Task: If a record holds a picture, drop the picture and return the rest of the record word for word.
######
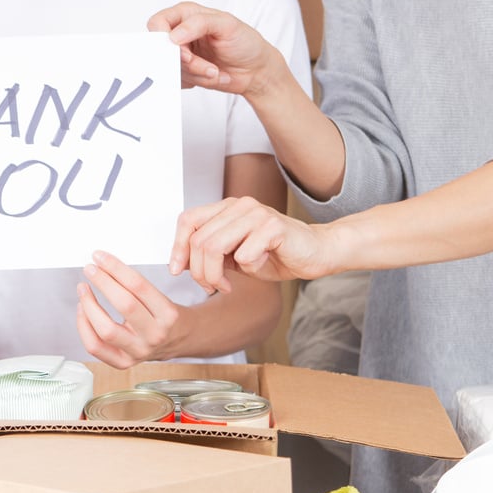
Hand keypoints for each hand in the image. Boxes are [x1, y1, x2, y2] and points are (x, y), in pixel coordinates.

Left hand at [76, 251, 187, 368]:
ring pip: (106, 330)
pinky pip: (95, 346)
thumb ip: (135, 286)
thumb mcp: (162, 297)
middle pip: (124, 305)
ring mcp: (139, 352)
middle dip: (103, 283)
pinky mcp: (123, 362)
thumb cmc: (166, 316)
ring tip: (83, 289)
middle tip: (90, 269)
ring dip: (89, 306)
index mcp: (168, 315)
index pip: (138, 286)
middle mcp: (155, 335)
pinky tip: (83, 310)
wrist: (179, 341)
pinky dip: (83, 326)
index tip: (100, 257)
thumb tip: (104, 266)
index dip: (116, 268)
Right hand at [147, 1, 275, 92]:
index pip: (157, 23)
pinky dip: (198, 82)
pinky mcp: (184, 73)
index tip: (184, 52)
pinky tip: (213, 75)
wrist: (255, 70)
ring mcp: (180, 54)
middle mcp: (180, 33)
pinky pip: (178, 82)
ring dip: (197, 74)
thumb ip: (199, 24)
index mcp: (186, 14)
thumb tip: (173, 36)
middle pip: (162, 51)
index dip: (164, 39)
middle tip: (209, 67)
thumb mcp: (227, 25)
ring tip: (216, 71)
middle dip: (187, 63)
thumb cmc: (245, 42)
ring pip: (171, 69)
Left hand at [169, 196, 336, 292]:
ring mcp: (256, 213)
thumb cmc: (275, 255)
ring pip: (214, 246)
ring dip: (215, 274)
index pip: (188, 220)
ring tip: (225, 285)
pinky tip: (259, 268)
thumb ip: (211, 253)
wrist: (316, 253)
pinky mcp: (273, 226)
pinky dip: (247, 269)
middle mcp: (239, 205)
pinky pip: (244, 254)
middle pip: (199, 239)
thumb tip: (180, 263)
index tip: (176, 270)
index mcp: (227, 208)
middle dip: (199, 271)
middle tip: (211, 286)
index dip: (178, 246)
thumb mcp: (234, 256)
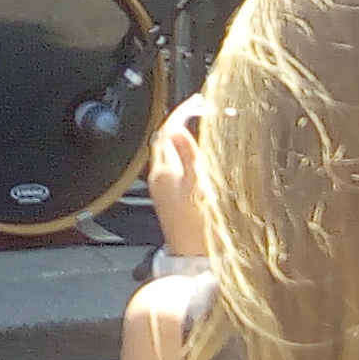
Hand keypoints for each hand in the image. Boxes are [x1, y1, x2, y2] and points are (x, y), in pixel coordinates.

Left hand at [147, 97, 210, 258]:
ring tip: (199, 125)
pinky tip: (195, 154)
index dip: (182, 112)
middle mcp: (158, 177)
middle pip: (163, 139)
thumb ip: (189, 156)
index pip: (168, 130)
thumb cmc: (200, 227)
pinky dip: (181, 152)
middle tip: (198, 109)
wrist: (193, 258)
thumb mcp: (200, 187)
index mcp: (165, 171)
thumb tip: (177, 129)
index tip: (196, 101)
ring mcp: (161, 187)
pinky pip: (171, 164)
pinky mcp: (167, 197)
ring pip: (167, 151)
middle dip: (179, 120)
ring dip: (179, 135)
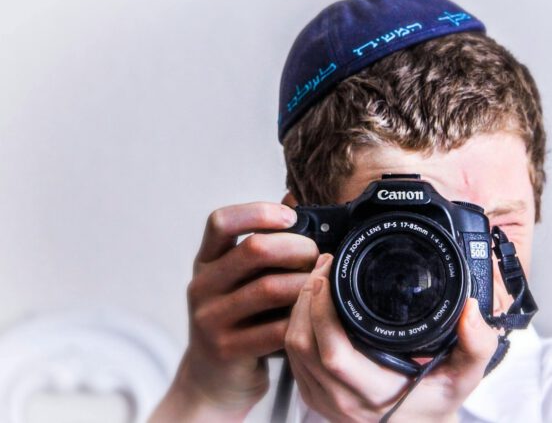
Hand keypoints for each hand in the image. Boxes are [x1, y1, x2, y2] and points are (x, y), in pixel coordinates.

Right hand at [151, 202, 317, 421]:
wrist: (215, 379)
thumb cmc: (241, 320)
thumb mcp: (241, 280)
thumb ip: (263, 246)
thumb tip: (293, 200)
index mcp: (207, 261)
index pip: (221, 221)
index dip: (259, 212)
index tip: (290, 217)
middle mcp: (202, 286)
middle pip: (254, 250)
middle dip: (298, 248)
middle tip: (317, 256)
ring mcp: (210, 319)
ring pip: (270, 288)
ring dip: (306, 283)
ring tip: (322, 285)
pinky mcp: (227, 350)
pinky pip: (275, 328)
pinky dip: (301, 319)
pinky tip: (312, 317)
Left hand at [285, 254, 498, 422]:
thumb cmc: (435, 402)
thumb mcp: (465, 376)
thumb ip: (476, 345)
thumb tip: (470, 312)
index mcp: (375, 393)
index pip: (332, 352)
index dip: (322, 311)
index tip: (330, 276)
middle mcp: (342, 400)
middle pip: (302, 344)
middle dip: (306, 298)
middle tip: (324, 266)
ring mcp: (323, 401)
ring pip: (292, 349)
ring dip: (297, 308)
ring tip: (318, 278)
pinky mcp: (313, 396)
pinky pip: (292, 358)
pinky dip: (296, 325)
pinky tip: (312, 304)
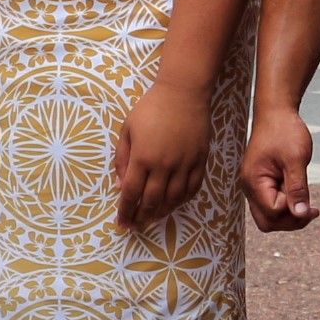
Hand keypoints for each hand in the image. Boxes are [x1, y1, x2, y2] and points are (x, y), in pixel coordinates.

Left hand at [112, 80, 212, 229]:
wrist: (183, 93)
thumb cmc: (150, 108)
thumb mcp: (127, 130)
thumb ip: (122, 159)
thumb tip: (120, 185)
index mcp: (142, 157)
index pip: (131, 193)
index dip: (125, 211)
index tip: (122, 222)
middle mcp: (163, 165)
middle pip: (152, 201)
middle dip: (141, 217)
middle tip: (136, 226)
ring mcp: (184, 165)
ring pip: (173, 199)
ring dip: (161, 212)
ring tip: (152, 218)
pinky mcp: (199, 161)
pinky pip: (192, 189)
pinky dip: (182, 201)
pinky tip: (174, 204)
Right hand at [240, 105, 318, 231]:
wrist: (276, 112)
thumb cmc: (284, 131)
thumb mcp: (296, 159)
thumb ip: (297, 188)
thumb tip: (299, 214)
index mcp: (254, 181)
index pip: (273, 212)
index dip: (293, 212)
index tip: (311, 205)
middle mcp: (249, 187)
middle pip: (267, 222)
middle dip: (289, 221)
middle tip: (310, 210)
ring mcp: (253, 186)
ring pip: (268, 216)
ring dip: (288, 215)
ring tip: (306, 203)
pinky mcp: (261, 183)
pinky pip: (270, 204)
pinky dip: (285, 205)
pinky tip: (300, 197)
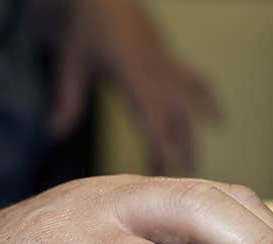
######
Finished task:
Hand keypoints for each hand in the image. Boxes are [x1, y1, x2, y2] and points are (x, y), in pixel coordinates.

Left hand at [76, 251, 187, 368]:
ring pip: (106, 330)
pinky pip: (95, 346)
thumb ip: (135, 286)
thumb mcp: (162, 297)
middle pip: (124, 305)
ring mcp: (139, 352)
middle dip: (103, 283)
pinky mcp: (123, 362)
thumb cmc: (166, 316)
ring tip: (83, 289)
middle tip: (90, 269)
ring dip: (89, 306)
index mcp: (168, 315)
index pip: (138, 286)
middle mcp: (155, 335)
pinky tip: (83, 310)
wrist: (179, 341)
pinky dip: (83, 326)
index tip: (100, 257)
thumb tip: (104, 266)
index dip: (116, 268)
Right hand at [147, 1, 275, 92]:
index pip: (157, 23)
pinky dip: (198, 82)
pinky mcp: (184, 73)
index tip: (184, 52)
pinky tip: (213, 75)
wrist: (255, 70)
ring mcp: (180, 54)
middle mcp: (180, 33)
pinky pip: (178, 82)
ring dip: (197, 74)
thumb ip: (199, 24)
index mcp: (186, 14)
thumb tip: (173, 36)
middle pip: (162, 51)
index dip: (164, 39)
middle tip: (209, 67)
thumb mcp: (227, 25)
ring tip: (216, 71)
middle dip: (187, 63)
thumb cmc: (245, 42)
ring pip: (171, 69)
Left hand at [169, 196, 336, 292]:
ring mcp: (256, 213)
thumb cmc: (275, 255)
ring pip: (214, 246)
ring dip: (215, 274)
index pip: (188, 220)
ring tip: (225, 285)
pinky tip: (259, 268)
thumb ip: (211, 253)
wrist: (316, 253)
pinky mcp: (273, 226)
pinky dip: (247, 269)
middle mcp: (239, 205)
pinky pip: (244, 254)
middle pip: (199, 239)
thumb tip: (180, 263)
index tip: (176, 270)
index mcp: (227, 208)
middle dip: (199, 271)
middle tip: (211, 286)
index dip: (178, 246)
thumb mcp: (234, 256)
Hand keypoints for each hand in the image. Boxes are [x1, y1, x2, y2] and points are (x, y), in pixel coordinates.

Left hand at [147, 97, 210, 258]:
ring tip: (199, 125)
pinky tip: (195, 154)
index dip: (182, 112)
middle mcp: (158, 177)
middle pip: (163, 139)
thumb ip: (189, 156)
index pip: (168, 130)
thumb cmc: (200, 227)
pinky dip: (181, 152)
middle tip: (198, 109)
wrist: (193, 258)
thumb mcp: (200, 187)
index mcp: (165, 171)
thumb tip: (177, 129)
index tip: (196, 101)
ring mcp: (161, 187)
pinky pip: (171, 164)
pinky mcp: (167, 197)
ring pip: (167, 151)
middle dip: (179, 120)
ring dip: (179, 135)
Hand keypoints for each hand in the image. Boxes are [x1, y1, x2, y2] and points are (x, y), in pixel coordinates.

Right hand at [151, 202, 317, 421]:
wrist: (215, 379)
thumb cmc: (241, 320)
thumb mcp: (241, 280)
thumb ip: (263, 246)
thumb tip: (293, 200)
index mcp: (207, 261)
index pip: (221, 221)
index dip: (259, 212)
index tip: (290, 217)
middle mcp: (202, 286)
middle pip: (254, 250)
middle dip: (298, 248)
middle tip: (317, 256)
ring mcp: (210, 319)
ring pip: (270, 288)
ring dip: (306, 283)
ring tip: (322, 285)
pinky mcp: (227, 350)
pinky pip: (275, 328)
pinky dip: (301, 319)
pinky tip: (312, 317)
Left hand at [285, 254, 498, 422]:
thumb cmc: (435, 402)
thumb mcp: (465, 376)
thumb ip: (476, 345)
thumb tip: (470, 312)
index mcp: (375, 393)
index pip: (332, 352)
index dip: (322, 311)
index tip: (330, 276)
middle mcp: (342, 400)
middle pip: (302, 344)
middle dip: (306, 298)
middle tip: (324, 266)
ring mcp: (323, 401)
ring pip: (292, 349)
ring dip: (297, 308)
ring tip: (318, 278)
pinky mcp: (313, 396)
pinky pip: (292, 358)
pinky dip: (296, 325)
pinky tip: (312, 304)
Hand keypoints for each hand in the image. Boxes are [x1, y1, x2, y2] and points are (x, y), in pixel coordinates.

Left hand at [112, 80, 212, 229]:
wrist: (183, 93)
thumb cmc: (150, 108)
thumb mcp: (127, 130)
thumb ip: (122, 159)
thumb tip: (120, 185)
index mcp: (142, 157)
index pip: (131, 193)
index dip: (125, 211)
index tip: (122, 222)
middle mcp: (163, 165)
middle pip: (152, 201)
middle dip: (141, 217)
middle tip: (136, 226)
ring mcp: (184, 165)
ring pip: (173, 199)
ring dip: (161, 212)
ring tip: (152, 218)
pinky mcp: (199, 161)
pinky pip: (192, 189)
pinky dip: (182, 201)
pinky tip: (174, 204)
Right hand at [240, 105, 318, 231]:
wrist: (276, 112)
thumb cmc: (284, 131)
thumb mcp: (296, 159)
thumb ip: (297, 188)
thumb tip: (299, 214)
index mcp: (254, 181)
index pip: (273, 212)
index dip: (293, 212)
index tip: (311, 205)
middle mcp: (249, 187)
middle pip: (267, 222)
middle dip: (289, 221)
middle tip: (310, 210)
ring mcp: (253, 186)
ring pip: (268, 216)
ring dip: (288, 215)
ring tip: (306, 203)
pinky mcp: (261, 183)
pinky pip: (270, 204)
pinky dip: (285, 205)
pinky tip: (300, 197)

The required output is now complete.